• **Extracted material**:
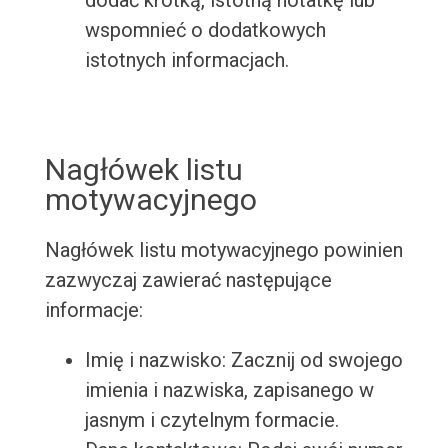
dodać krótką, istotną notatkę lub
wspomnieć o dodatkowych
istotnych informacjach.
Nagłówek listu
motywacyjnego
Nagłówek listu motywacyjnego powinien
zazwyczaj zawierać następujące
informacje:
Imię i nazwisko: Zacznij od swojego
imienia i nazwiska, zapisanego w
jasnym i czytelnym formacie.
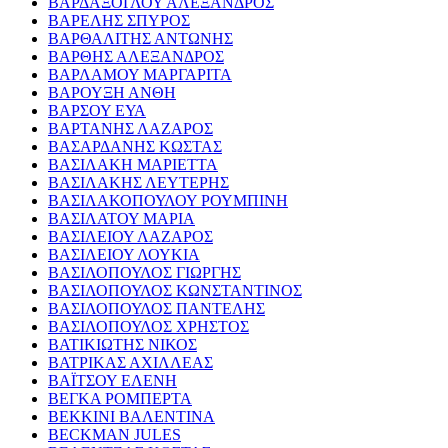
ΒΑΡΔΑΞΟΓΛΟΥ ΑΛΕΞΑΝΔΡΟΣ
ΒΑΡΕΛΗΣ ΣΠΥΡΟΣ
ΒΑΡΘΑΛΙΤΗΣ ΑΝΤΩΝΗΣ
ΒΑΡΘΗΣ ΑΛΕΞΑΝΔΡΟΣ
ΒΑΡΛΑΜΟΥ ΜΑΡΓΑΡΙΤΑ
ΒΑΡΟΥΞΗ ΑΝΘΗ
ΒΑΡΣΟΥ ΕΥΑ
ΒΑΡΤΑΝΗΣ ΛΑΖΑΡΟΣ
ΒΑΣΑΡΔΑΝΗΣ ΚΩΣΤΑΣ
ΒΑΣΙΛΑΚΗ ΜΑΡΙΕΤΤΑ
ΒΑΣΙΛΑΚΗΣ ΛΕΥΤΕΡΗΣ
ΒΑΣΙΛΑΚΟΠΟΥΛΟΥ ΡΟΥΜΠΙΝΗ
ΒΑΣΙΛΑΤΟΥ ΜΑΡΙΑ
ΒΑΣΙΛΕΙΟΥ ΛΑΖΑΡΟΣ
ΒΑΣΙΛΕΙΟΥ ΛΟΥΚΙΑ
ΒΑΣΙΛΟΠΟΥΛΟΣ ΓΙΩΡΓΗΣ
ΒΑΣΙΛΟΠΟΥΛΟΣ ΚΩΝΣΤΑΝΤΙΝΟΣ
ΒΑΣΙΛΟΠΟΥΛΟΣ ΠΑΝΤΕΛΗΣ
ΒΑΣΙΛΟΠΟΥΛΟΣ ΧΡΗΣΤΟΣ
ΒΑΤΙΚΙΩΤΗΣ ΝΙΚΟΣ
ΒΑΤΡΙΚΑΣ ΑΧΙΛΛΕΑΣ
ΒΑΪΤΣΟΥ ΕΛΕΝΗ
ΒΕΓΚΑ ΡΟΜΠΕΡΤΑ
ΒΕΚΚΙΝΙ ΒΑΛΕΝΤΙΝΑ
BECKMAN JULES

• **Directions**:
Your task is to set down exactly the lines from the line containing "ΒΑΣΙΛΕΙΟΥ ΛΟΥΚΙΑ" to the end of the data above, including both ends.

• **Written response**:
ΒΑΣΙΛΕΙΟΥ ΛΟΥΚΙΑ
ΒΑΣΙΛΟΠΟΥΛΟΣ ΓΙΩΡΓΗΣ
ΒΑΣΙΛΟΠΟΥΛΟΣ ΚΩΝΣΤΑΝΤΙΝΟΣ
ΒΑΣΙΛΟΠΟΥΛΟΣ ΠΑΝΤΕΛΗΣ
ΒΑΣΙΛΟΠΟΥΛΟΣ ΧΡΗΣΤΟΣ
ΒΑΤΙΚΙΩΤΗΣ ΝΙΚΟΣ
ΒΑΤΡΙΚΑΣ ΑΧΙΛΛΕΑΣ
ΒΑΪΤΣΟΥ ΕΛΕΝΗ
ΒΕΓΚΑ ΡΟΜΠΕΡΤΑ
ΒΕΚΚΙΝΙ ΒΑΛΕΝΤΙΝΑ
BECKMAN JULES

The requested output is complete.